Salomé Saqué : Bientôt la fin du droit au chômage ?

Dans sa nouvelle chronique pour Socialter, la journaliste et autrice Salomé Saqué revient sur le durcissement du droit au chômage acté par le gouvernement au printemps et ses conséquences sociales.

Ce n’est vraiment pas le moment d’être malheureux au travail, harcelé, licencié ou d’avoir la folle idée de vouloir se reconvertir professionnellement, puisque le gouvernement a décidé de s’attaquer une nouvelle fois à l’assurance chômage. À la fin du mois de mai, Gabriel Attal a officiellement entamé le troisième acte de cette saga a débutée en 2017 sous l’ère Macron.

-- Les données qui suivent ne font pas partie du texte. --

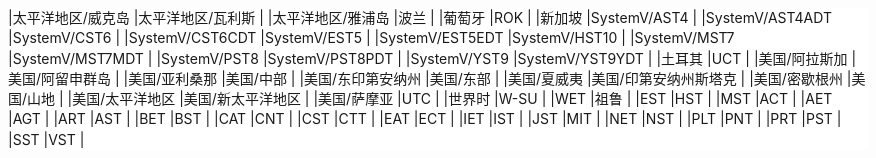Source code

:|太平洋地区/威克岛     |太平洋地区/瓦利斯       |
|太平洋地区/雅浦岛    |波兰                |
|葡萄牙              |ROK               |
|新加坡              |SystemV/AST4           |
|SystemV/AST4ADT        |SystemV/CST6           |
|SystemV/CST6CDT        |SystemV/EST5           |
|SystemV/EST5EDT        |SystemV/HST10          |
|SystemV/MST7          |SystemV/MST7MDT         |
|SystemV/PST8          |SystemV/PST8PDT         |
|SystemV/YST9          |SystemV/YST9YDT         |
|土耳其             |UCT               |
|美国/阿拉斯加       |美国/阿留申群岛       |
|美国/亚利桑那        |美国/中部             |
|美国/东印第安纳州      |美国/东部             |
|美国/夏威夷         |美国/印第安纳州斯塔克    |
|美国/密歇根州        |美国/山地         |
|美国/太平洋地区      |美国/新太平洋地区       |
|美国/萨摩亚         |UTC               |
|世界时              |W-SU               |
|WET              |祖鲁               |
|EST              |HST               |
|MST              |ACT               |
|AET              |AGT               |
|ART              |AST               |
|BET              |BST               |
|CAT              |CNT               |
|CST              |CTT               |
|EAT              |ECT               |
|IET              |IST               |
|JST              |MIT               |
|NET              |NST               |
|PLT              |PNT               |
|PRT              |PST               |
|SST              |VST               |
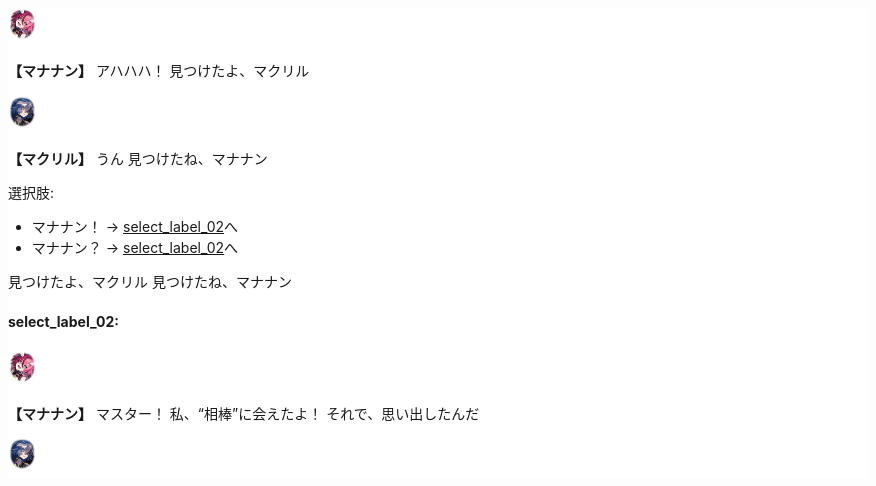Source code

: <img src="../images/units/6504011.png" alt="6504011.png" height="34"/>

**【マナナン】**
アハハハ！
見つけたよ、マクリル

<img src="../images/units/6603811.png" alt="6603811.png" height="34"/>

**【マクリル】**
うん
見つけたね、マナナン

選択肢:
- マナナン！ → [select_label_02](#select_label_02)へ
- マナナン？ → [select_label_02](#select_label_02)へ

見つけたよ、マクリル
見つけたね、マナナン

#### select_label_02:

<img src="../images/units/6504011.png" alt="6504011.png" height="34"/>

**【マナナン】**
マスター！
私、“相棒”に会えたよ！
それで、思い出したんだ

<img src="../images/units/6603811.png" alt="6603811.png" height="34"/>

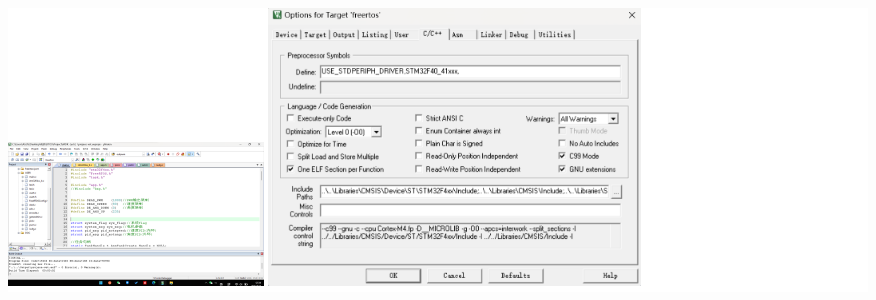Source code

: <img src="img\keil5.png" alt="keil5 alt" style="zoom:25%;" />

<img src="img\keil5-1.png" alt="alt" style="zoom:40%;" />
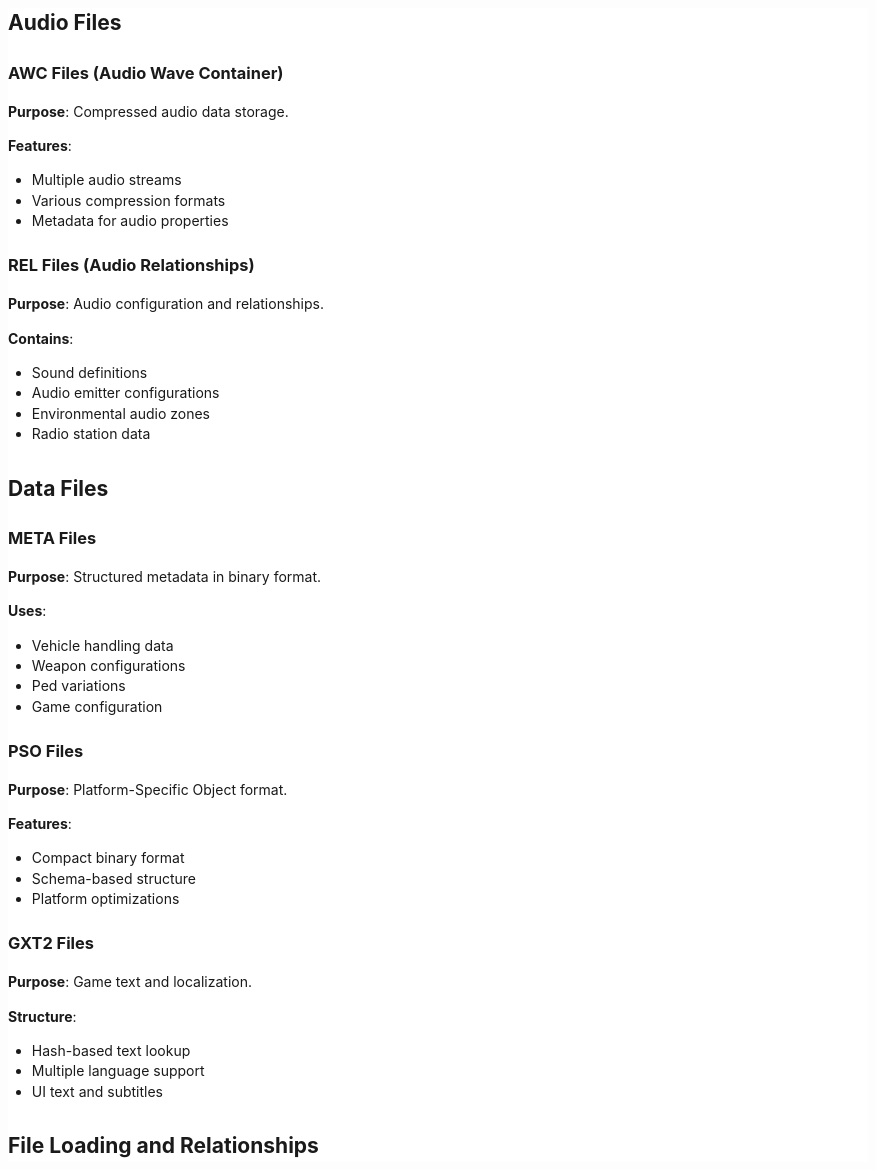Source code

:## Audio Files

### AWC Files (Audio Wave Container)

**Purpose**: Compressed audio data storage.

**Features**:
- Multiple audio streams
- Various compression formats
- Metadata for audio properties

### REL Files (Audio Relationships)

**Purpose**: Audio configuration and relationships.

**Contains**:
- Sound definitions
- Audio emitter configurations
- Environmental audio zones
- Radio station data

## Data Files

### META Files

**Purpose**: Structured metadata in binary format.

**Uses**:
- Vehicle handling data
- Weapon configurations
- Ped variations
- Game configuration

### PSO Files

**Purpose**: Platform-Specific Object format.

**Features**:
- Compact binary format
- Schema-based structure
- Platform optimizations

### GXT2 Files

**Purpose**: Game text and localization.

**Structure**:
- Hash-based text lookup
- Multiple language support
- UI text and subtitles

## File Loading and Relationships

Car depuis son intronisation, Emmanuel Macron n’a cessé de scalper le système de l’assurance chômage. En 2017, première estocade : il faut désormais avoir travaillé 6 mois (au lieu de 4 mois, ndlr) sur les 24 derniers pour espérer toucher quelques miettes. Les allocations deviennent également dégressives pour les hauts revenus, histoire de motiver tout le monde à accepter n’importe quel travail. En 2019, nouvel épisode : les règles de calcul changent, pénalisant ceux qui n’ont pas la chance d’avoir une carrière linéaire, et les sanctions pour les récalcitrants à la recherche active d’emploi se durcissent. En janvier 2024, une nouvelle loi cible les salariés en CDD ou intérim qui refuseraient un CDI. Si on leur propose un CDI à un poste similaire, ils n’ont plus le droit de le refuser plus de deux fois, sous peine d’être privés d’allocations chômage. En avril 2024, une mesure impose de ne plus donner d’indemnisation chômage à ceux qui abandonnent leur poste. L’Unédic – qui pilote la gestion de l’assurance chômage – avait pourtant révélé en juin 2023 que les salariés qui abandonnent leur poste le font souvent en raison de conditions de travail insupportables, de la volonté de se reconvertir, ou de problèmes de harcèlement ou de mal-être. La plupart du temps, l’abandon de poste est d’ailleurs précédé d’un refus de l’employeur de signer une rupture conventionnelle. Mais rien n’y fait, le gouvernement continue sa croisade contre les chômeurs. Aujourd’hui, malgré des chiffres du chômage au plus haut, et une augmentation de la pauvreté, il ne compte pas s’arrêter en si bon chemin.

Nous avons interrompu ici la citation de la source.